Wo übrigens erfahre ich als abstimmender Wähler, was und wie jenes Ministerium wofür getan, sprich gezahlt hat? Angeblich steigerte es die Summe der Subventionen - übrigens das falsche Wort am falschen Ort. Grundnahrungsmittel Kultur gehört zur Grundversorgung. Das Beispiel wirkt von oben nach unten. Schauplatz Kommune Potsdam: Neuerdings unpassende Kunst und Architektur entfernen? Das ist immer bezahlbar. Als Symbol erträumter Reisefreiheit schmückte das faszinierende »Flugschiff« von Peter Rohn und Christian Roehl das Haus des Reisens am Platz der Einheit. Nach Abriss des Gebäudes fand man für das metallisch blinkende Kunstwerk keine Verwendung. Ab ins Depot. Oder: Die Sichtachse der jetzt zu Schlossbewohnern geadelten Abgeordneten des brandenburgischen Landtages zur Havel hin behindert ein Hotelhochhaus. Weg damit, sagt der maßstabsgerecht preußisch entwickelte hiesige Kunstverstand. Und dafür gibt es sogar einen eigenen Fonds an Geldmitteln.

Die Welt von gestern ist, digitalisiert, kaum wiederzuerkennen. Die Verführungskraft neuer Medien ist gewaltig. Wer will bestreiten, dass Veränderung bitter notwendig ist. Aber die Kunst opfern? Was zart und empfindlich ist, niedermachen im Namen des Fortschritts? Wer kann das verantworten? Im knallharten Wettbewerb ist nur das Mobbing geschmeidig. Wer - wen? Allzu oft ist das die Frage. Der Geldgeber ist der Auftraggeber. Wenn du einen Auftrag nehmen darfst, hast du dein Geld noch lange nicht. Das Wort Zahlungsmoral kann man getrost aus dem Duden streichen. Feudalaristokratische Allüren der Spitzenverdiener haben einen hohen Unterhaltungswert. Über den kümmerlichen Alltag in den Ateliers und Werkstätten gehen wir schamhaft hinweg. Nur zum Tag des offenen Ateliers dürfen die Aktiven kostenfrei Kaffee und Kuchen servieren. Die stumme Variante schreiender Ausbeutung ist die freiwillige Selbstausbeutung. Die Schere klafft weit auseinander.

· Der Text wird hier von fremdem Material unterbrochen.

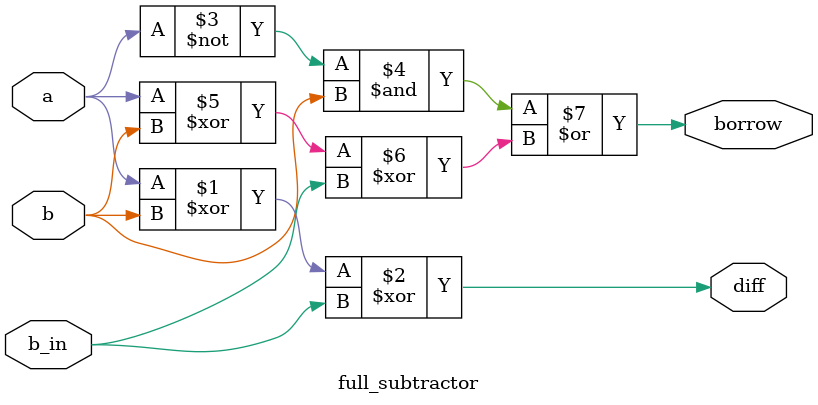
<source format=v>
`timescale 1ns / 1ps


module full_subtractor(input a,b,b_in,output diff,borrow);
assign diff = a ^ b ^ b_in ; 
assign borrow = ( ~ a & b ) | (( a ^ b )^b_in);
endmodule

</source>
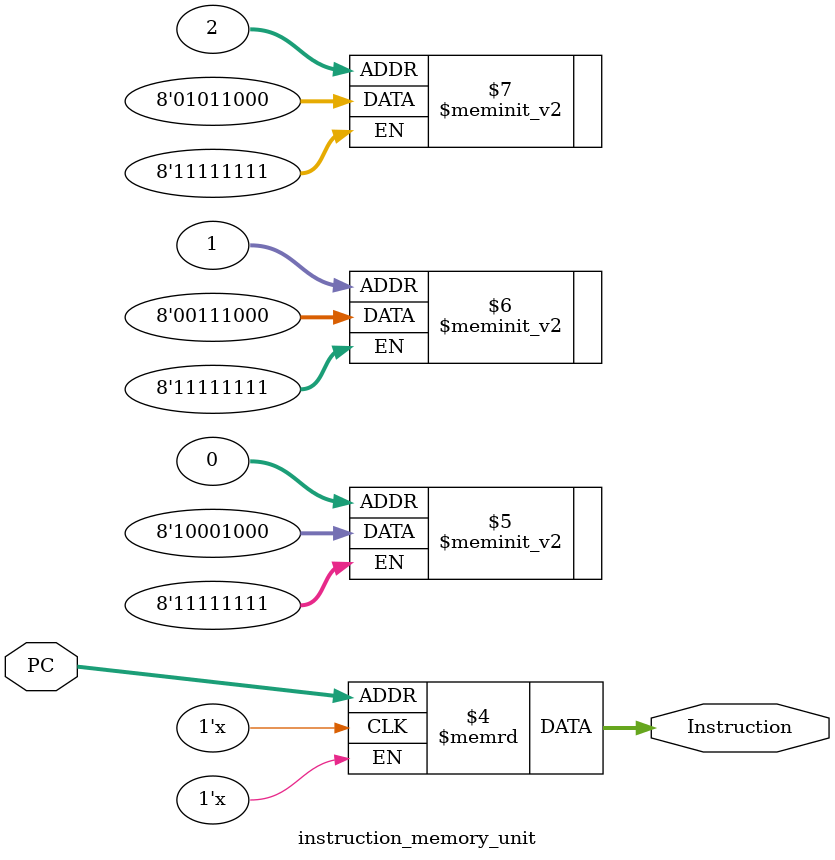
<source format=v>
`timescale 1ns / 1ps


module instruction_memory_unit(
    // Input is PC.
    input[7:0] PC,
    
    // Output is next instruction to be executed pointed by PC.
    output[7:0] Instruction
);
// Create 8 bit registers arrays to hold the instructions.
// Since we have only 3 instructions, we have 3 items in InstructionMemory
reg [7:0] InstructionMemory[2:0];
initial
begin
    InstructionMemory[0] <= 8'b10001000; // sw $s0, 0($s1) --> $s1 = 5
    InstructionMemory[1] <= 8'b00111000; // lw $s1, 0($s1) --> $s1 = 5
    InstructionMemory[2] <= 8'b01011000; // add $s1, $s1, $s1 --> $s1 = 10
end
 
// Sending out the next instruction pointed by PC.
assign Instruction =  InstructionMemory[PC]; 

endmodule


</source>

Kein Mensch lebt immer nur ökonomisch korrekt. Und wenn, dann wird eine Vogelscheuche aus ihm, nur bewegt von finanzieller Berechnung. Das Gemeinwesen des Staates kehrt gegenüber Wünschen der Künste allerdings gern den Geizkragen heraus. Es ist höchst redselig, was Geld sparen betrifft, und geradezu schüchtern im Nennen kultureller Ziele. Ehe er sie beim Namen nennt, hat er sie womöglich schon weggespart. Richard von Weizsäcker war der einzige Bundespräsident, der Kunst und Kultur zum Pflichtprogramm erklärte. Sein momentaner Nachfolger gibt kunstfremd nonstop den Prediger in der posttotalitären Wüste. Zur Wahl steht nicht er, sondern die Frau Kanzlerin. Ateliers, zumal östliche, sind für sie terra incognita. Ihre Partei hat andere Sorgen - offiziell ist sie sorgenfrei.

Die zur Zeit mit ihr koalierenden Freien Demokraten sind so frei, die Grauzone totaler Kunstabstinenz zu besetzen. Die SPD hatte mal Böll und Grass zu einflussreichen Freunden, und Lattmann und Conradi zu wahrlich wirkungsmächtigen Abgeordneten. Ihre Kanzler gaben sich kunstnah, und bewirkten dennoch oft das Gegenteil. Die Grünen sind der Natur verbunden, ob sie der Kultur genauso grün sind, entscheidet sich von Person zu Person. Unter lauter Naturschützern einen einzigen Kunstfreund finden, das ist ein Problem.

Und die Linke? Sie pflegt schließlich schon allein in der Person ihres Führungspersonals ein intellektuelles Image. Ihr waches Auge gilt neben den sozial Benachteiligten auch jenen, die schöpferische Initiativen ergreifen. Sie war für die Mehrheit der Künstlerschaft immer schon wählbar. Aber was tut sie dafür? Erkennt wenigstens sie die Gefahren, nennt sie beim Namen - und wagt sie, ihnen zu wehren?